In terms of capabilities, the two ceiling tile units (measuring around 120cm x 120cm, with half that surface area dedicated for the antennae), can deliver 20W of power, and are more efficient when used in conjunction with each other – around twice as efficient, and able to deliver four times the effective power.
Zeine said that the very rough figures see 6W delivered at a 1-meter range, with around 2-3W at 5-meters. The full 20W can be delivered at very close centimeter ranges, the CTO stressed that the key is delivering meaningful amounts of power to the devices over these distances.
Key to this is Ossia’s rejection of beam-forming as a delivery mechanism. Instead, the arrays remember the reflection patterns of the waves that return to them from the devices that need charging, and then use that pattern to determine what path the wave traveled. This then lets it fire power down that path (or paths if multiple options are detected), with the arrays spending about 1% of their time polling device paths and the other 99% transmitting power over RF – vibrating the antenna inside the receiving devices, to generate the electricity needed.
The demo worked well, and the system also supports data transmissions – with a very interesting application being digital shopping labels for use in retail stories. These roof tiles can be installed, and then used to send both pricing information and power to the on-shelf labels. Zeine says the bandwidth is measured in kilobytes, so it won’t be being used for streaming video. Each tile can support thousands of devices, using a rules engine to prioritize charging.
Altair – big step forward for LTE-M/NB-IoT metering
Low-power chipset designer Altair was fresh off a major piece of news, where customer Sierra Wireless had announced that its HL78 module was being used in Japan by MNO KDDI, for a gas metering application. Not happy with other suppliers, KDDI brought in Sierra Wireless, according to Altair’s Jonathan Maresky, Director Business Development, and has published some very encouraging results.

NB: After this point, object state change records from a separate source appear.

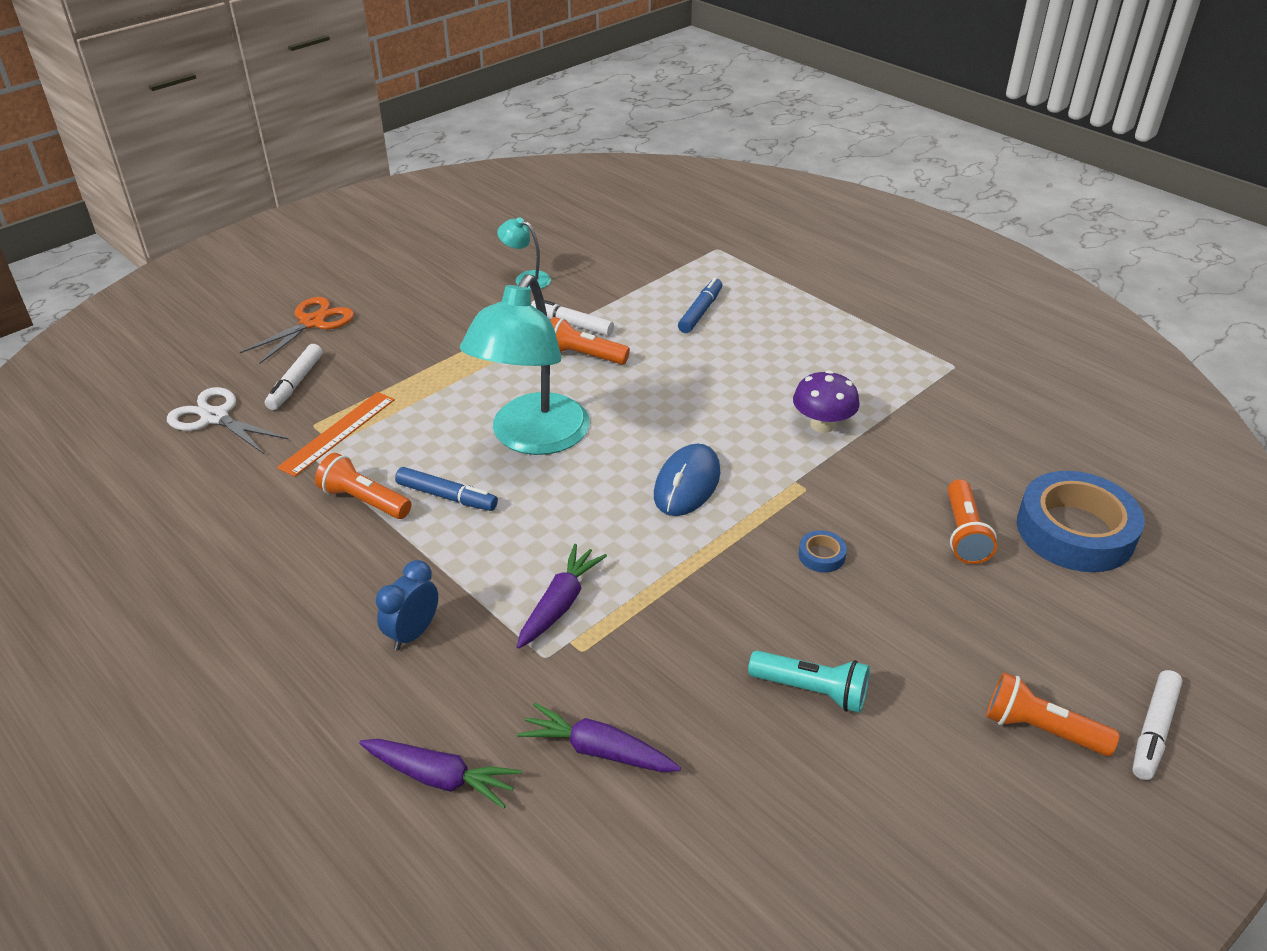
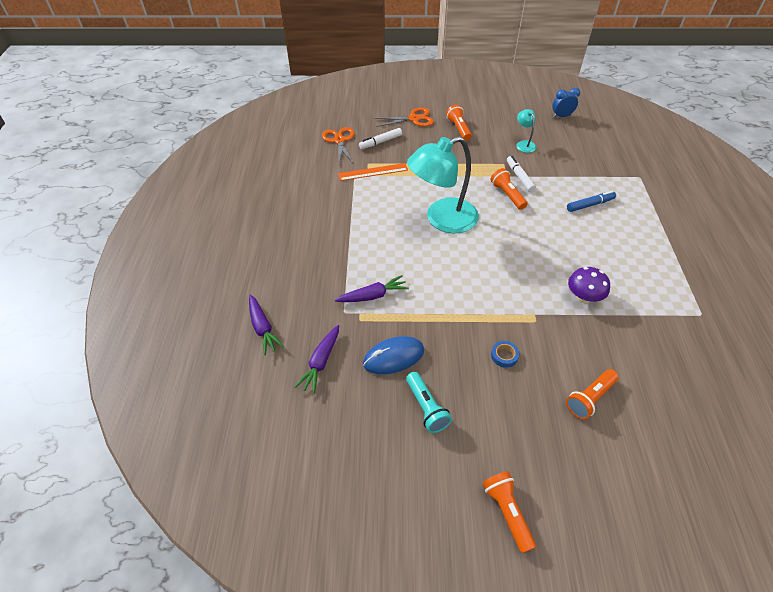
camera: 45 degrees right, 10 degrees up
white scissors [167,387,289,455] -> orange scissors [322,127,354,163]
orange flashlight [315,453,411,519] -> orange flashlight moved to [446,104,472,141]
blue clock [376,560,438,650] -> blue clock moved to [552,88,580,118]
blue marker [395,467,498,511] -> none
purple carrot [517,702,681,772] -> purple carrot turned 135 degrees counterclockwise [295,325,339,394]
blue mouse [654,444,720,516] -> blue mouse moved to [363,336,424,374]
blue tape [1017,471,1145,572] -> none
white marker [1132,670,1183,780] -> none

For a long time, the low-power licensed LPWAN silicon was not power efficient enough for smart metering deployments – an application that needs a one-touch installation and an assurance that an engineer won’t have to revisit a device to change a battery, which could scupper the business model that initially justified the deployment.
Using the Altair ALT1250 chipset, Sierra Wireless’s AirPrime HL78 is able to deliver what it claims is 10x the battery performance of comparable LTE-M or NB-IoT modules (although we lack the laboratory needed to properly test this claim). The end result, according to KDDI, is a two-way communication system that can last 10-years on three 2,400 mAh batteries.
Sierra Wireless’ design was a 15mm x 18mm module, but muRata has recently unveiled its 1SC (the 1SE has an STMicro CPU and eSIM support), which measures 11.1mm by 11.4mm. For Altair, these smaller designs enable its silicon to power smaller devices, and the company expects wearables and asset tracking to prove popular.
Maresky also described how firmware updates can have ruinous effects on device battery life. He said that this was one application where having a dual-mode LTE-M and NB-IoT device made a lot of sense (one argument against opting for a single-mode design that might enable a lower price point), as it would allow you to switch to the higher bandwidth LTE-M connection for the code download – resulting in less time on air and less power drained from the batteries. This could be the difference between losing months of power or years, if an unexpected update has to be issued to the remote device.